To see if their findings translate to humans, the researchers examined samples of fat tissue from more than 1,5000 people, some of whom had obesity. Focusing on the gene that produces SLIT3, which prior studies show is associated with obesity and insulin resistance, they found that SLIT3 gene expression may regulate fat tissue health, inflammation, and insulin sensitivity in people with obesity.

"That really got our attention, as it suggests that this pathway could be relevant in human obesity and metabolic health," said Shamsi.

While most weight loss drugs—including GLP-1s—suppress appetite, decreasing the amount of food people eat and therefore the amount of energy stored, treatments that involve brown fat have the potential to increase energy expenditure. This new understanding of what's happening inside brown fat—including how SLIT3 splits into two and binds to receptors to control nerves and blood vessels—highlights several processes that could potentially be harnessed for their therapeutic potential.

"Our research shows that just having brown fat isn't enough—you need the right infrastructure within the tissue for heat production," said Shamsi.
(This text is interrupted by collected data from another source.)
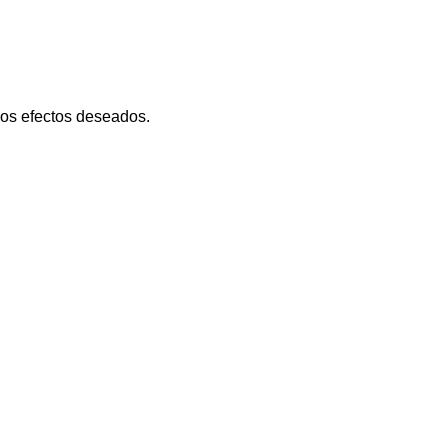
los efectos deseados.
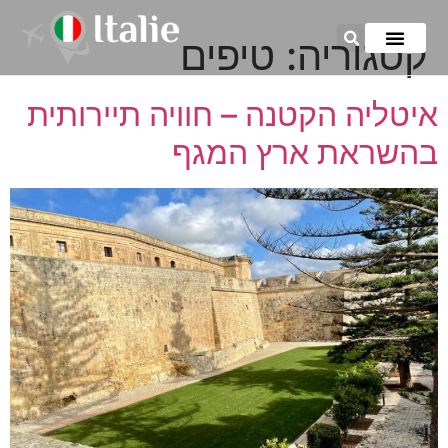
קטגוריה:
טיפים
איטליה הקטנה – חוויה תיירותית
בהשראת ארץ המגף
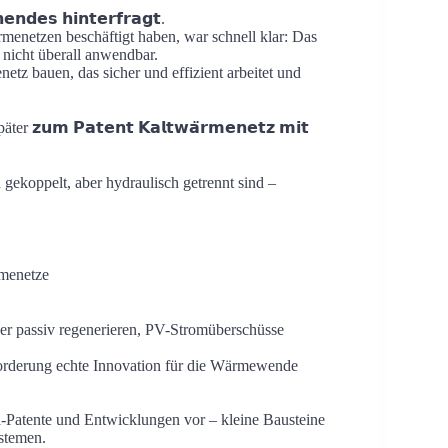
𝗻𝗱𝗲𝘀 𝗵𝗶𝗻𝘁𝗲𝗿𝗳𝗿𝗮𝗴𝘁.
rmenetzen beschäftigt haben, war schnell klar: Das
d nicht überall anwendbar.
tz bauen, das sicher und effizient arbeitet und
𝘂𝗺 𝗣𝗮𝘁𝗲𝗻𝘁 𝗞𝗮𝗹𝘁𝘄𝗮̈𝗿𝗺𝗲𝗻𝗲𝘁𝘇 𝗺𝗶𝘁
 gekoppelt, aber hydraulisch getrennt sind –
ärmenetze
er passiv regenerieren, PV-Stromüberschüsse
sforderung echte Innovation für die Wärmewende
-Patente und Entwicklungen vor – kleine Bausteine
ystemen.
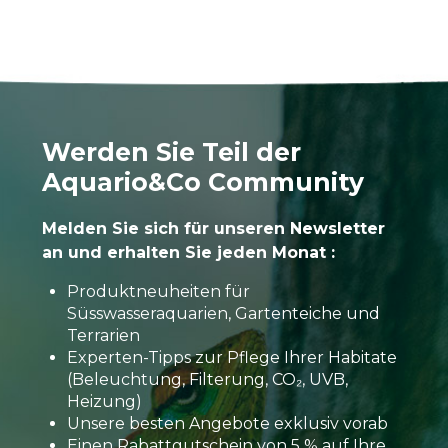
Werden Sie Teil der
Aquario&Co Community
Melden Sie sich für unseren Newsletter
an und erhalten Sie jeden Monat :
Produktneuheiten für
Süsswasseraquarien, Gartenteiche und
Terrarien
Experten-Tipps zur Pflege Ihrer Habitate
(Beleuchtung, Filterung, CO₂, UVB,
Heizung)
Unsere besten Angebote exklusiv vorab
Einen Rabattgutschein von 5 % auf Ihre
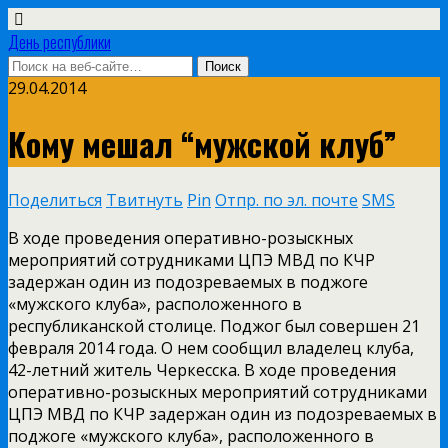
День республики
29.04.2014
Кому мешал “мужской клуб”
Поделиться
Твитнуть
Pin
Отпр. по эл. почте
SMS
В ходе проведения оперативно­-розыскных
мероприятий сотрудниками ЦПЭ МВД по КЧР
задержан один из подозреваемых в поджоге
«мужского клуба», расположенного в
республиканской столице. Поджог был совершен 21
февраля 2014 года. О нем сообщил владелец клуба,
42­-летний житель Черкесска. В ходе проведения
оперативно­-розыскных мероприятий сотрудниками
ЦПЭ МВД по КЧР задержан один из подозреваемых в
поджоге «мужского клуба», расположенного в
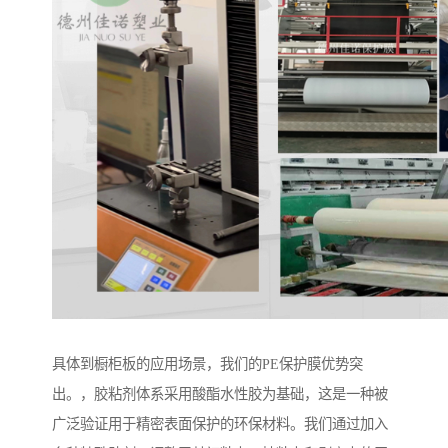
具体到橱柜板的应用场景，我们的PE保护膜优势突
出。，胶粘剂体系采用酸酯水性胶为基础，这是一种被
广泛验证用于精密表面保护的环保材料。我们通过加入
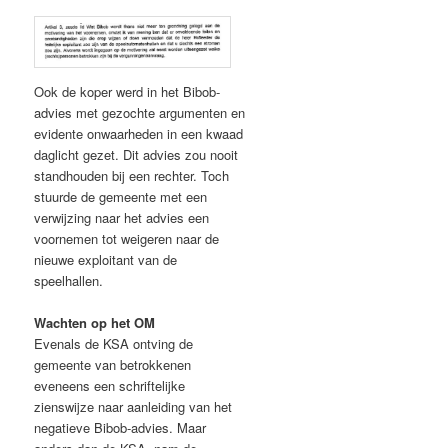
Ook de koper werd in het Bibob-
advies met gezochte argumenten en
evidente onwaarheden in een kwaad
daglicht gezet. Dit advies zou nooit
standhouden bij een rechter. Toch
stuurde de gemeente met een
verwijzing naar het advies een
voornemen tot weigeren naar de
nieuwe exploitant van de
speelhallen.
Wachten op het OM
Evenals de KSA ontving de
gemeente van betrokkenen
eveneens een schriftelijke
zienswijze naar aanleiding van het
negatieve Bibob-advies. Maar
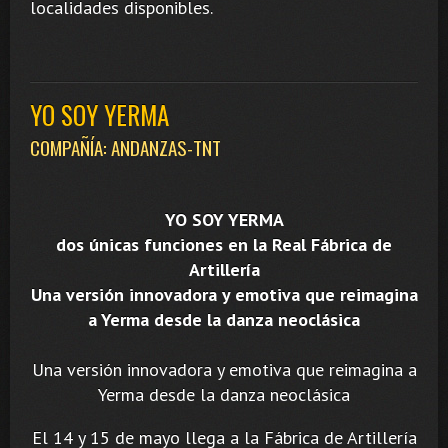
localidades disponibles.
YO SOY YERMA
COMPAÑÍA: ANDANZAS-TNT
YO SOY YERMA
dos únicas funciones en la Real Fábrica de
Artillería
Una versión innovadora y emotiva que reimagina
a Yerma desde la danza neoclásica
Una versión innovadora y emotiva que reimagina a
Yerma desde la danza neoclásica
El 14 y 15 de mayo llega a la Fábrica de Artillería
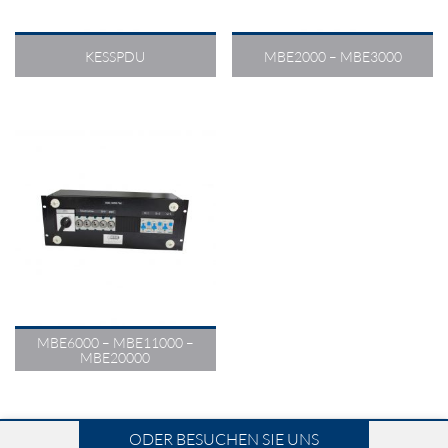
KESSPDU
MBE2000 – MBE3000
Externer Bypass-
Schalter
Rack-/Wandmontage
Bis 20000 VA
MBE6000 – MBE11000 –
MBE20000
ODER BESUCHEN SIE UNS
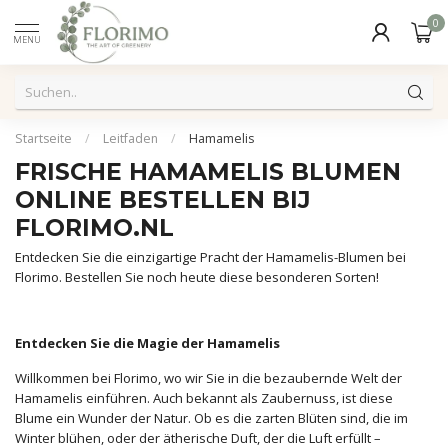
0
MENU
Startseite
/
Leitfaden
/
Hamamelis
FRISCHE HAMAMELIS BLUMEN
ONLINE BESTELLEN BIJ
FLORIMO.NL
Entdecken Sie die einzigartige Pracht der Hamamelis-Blumen bei
Florimo. Bestellen Sie noch heute diese besonderen Sorten!
Entdecken Sie die Magie der Hamamelis
Willkommen bei Florimo, wo wir Sie in die bezaubernde Welt der
Hamamelis einführen. Auch bekannt als Zaubernuss, ist diese
Blume ein Wunder der Natur. Ob es die zarten Blüten sind, die im
Winter blühen, oder der ätherische Duft, der die Luft erfüllt –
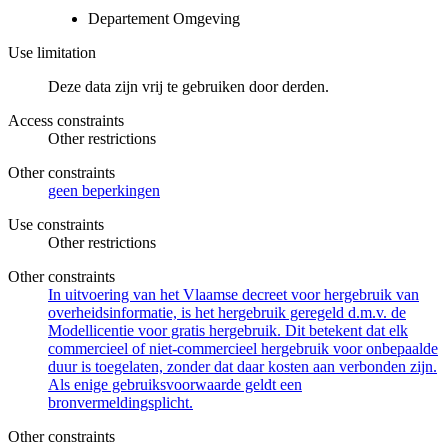
Departement Omgeving
Use limitation
Deze data zijn vrij te gebruiken door derden.
Access constraints
Other restrictions
Other constraints
geen beperkingen
Use constraints
Other restrictions
Other constraints
In uitvoering van het Vlaamse decreet voor hergebruik van
overheidsinformatie, is het hergebruik geregeld d.m.v. de
Modellicentie voor gratis hergebruik. Dit betekent dat elk
commercieel of niet-commercieel hergebruik voor onbepaalde
duur is toegelaten, zonder dat daar kosten aan verbonden zijn.
Als enige gebruiksvoorwaarde geldt een
bronvermeldingsplicht.
Other constraints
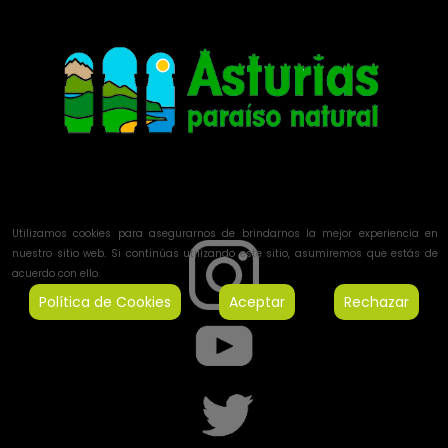
Utilizamos cookies para asegurarnos de brindarnos la mejor experiencia en
nuestro sitio web. Si continúas utilizando este sitio, asumiremos que estás de
acuerdo con ello.
Política de Cookies
Aceptar
Rechazar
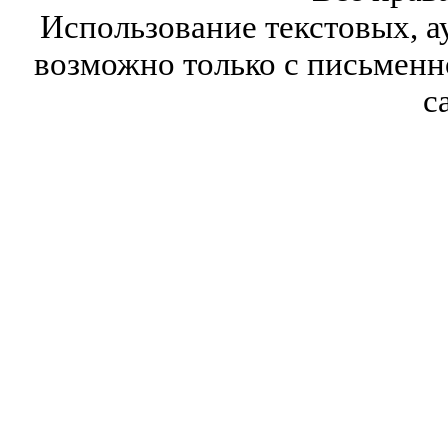
Использование текстовых, а
возможно только с письмен
с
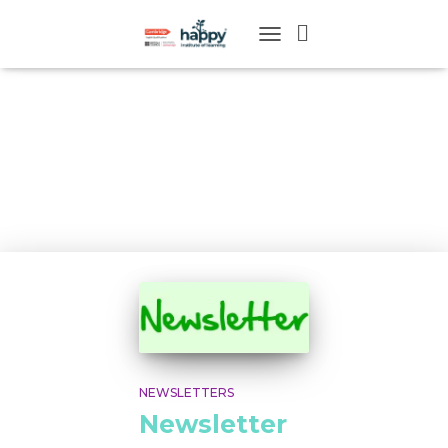
TOGGLE
NAVIGATION
Fevereiro
2015
NEWSLETTERS
Newsletter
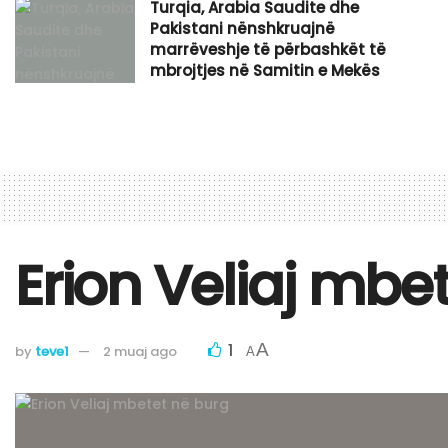
Turqia, Arabia Saudite dhe
Pakistani nënshkruajnë
marrëveshje të përbashkët të
mbrojtjes në Samitin e Mekës
Erion Veliaj mbe
1
A
by
teve1
2 muaj ago
A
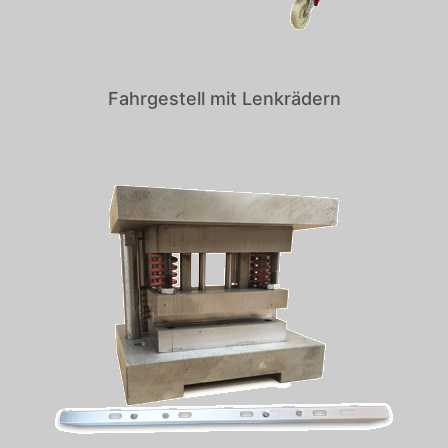
Fahrgestell mit Lenkrädern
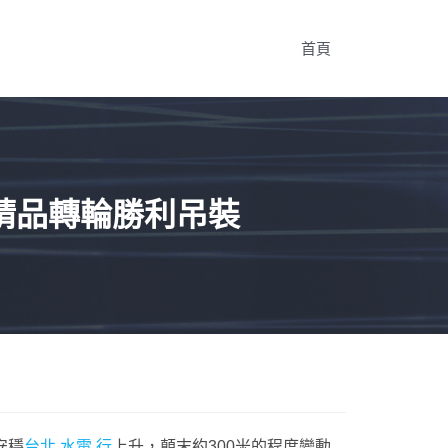
首頁
精品轉輪勝利吊裝
安穩
台北 水電 行
上升，顛末約300米的程度變動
Additional study authors include Tamires Duarte Afonso Serdan, Heidi Cervantes, Benjamin Frank, Akhil Gargey Iragavarapu, Qiyu Tian, Daniel Hope, and Halil Aydin of NYU College of Dentistry; Chan Hee Choi and Paul Cohen of Rockefeller University; Anne Hoffmann and Matthias Blüher of the University of Leipzig; Adhideb Ghosh and Christian Wolfrum of ETH Zurich; Matthew Greenblatt of Weill Cornell Medical College; and Gary Schwartz of Albert Einstein College of Medicine.

The research was supported in part by the National Institutes of Health (K01DK125608, R03DK135786, R01DK136724, RC2DK129961, R35GM150942), the G. Harold and Leila Y. Mathers Charitable Foundation, the American Heart Association (24CDA1271852), the Einstein-Mount Sinai Diabetes Center, the NYU Dentistry Department of Molecular Pathobiology, and the Boettcher Foundation.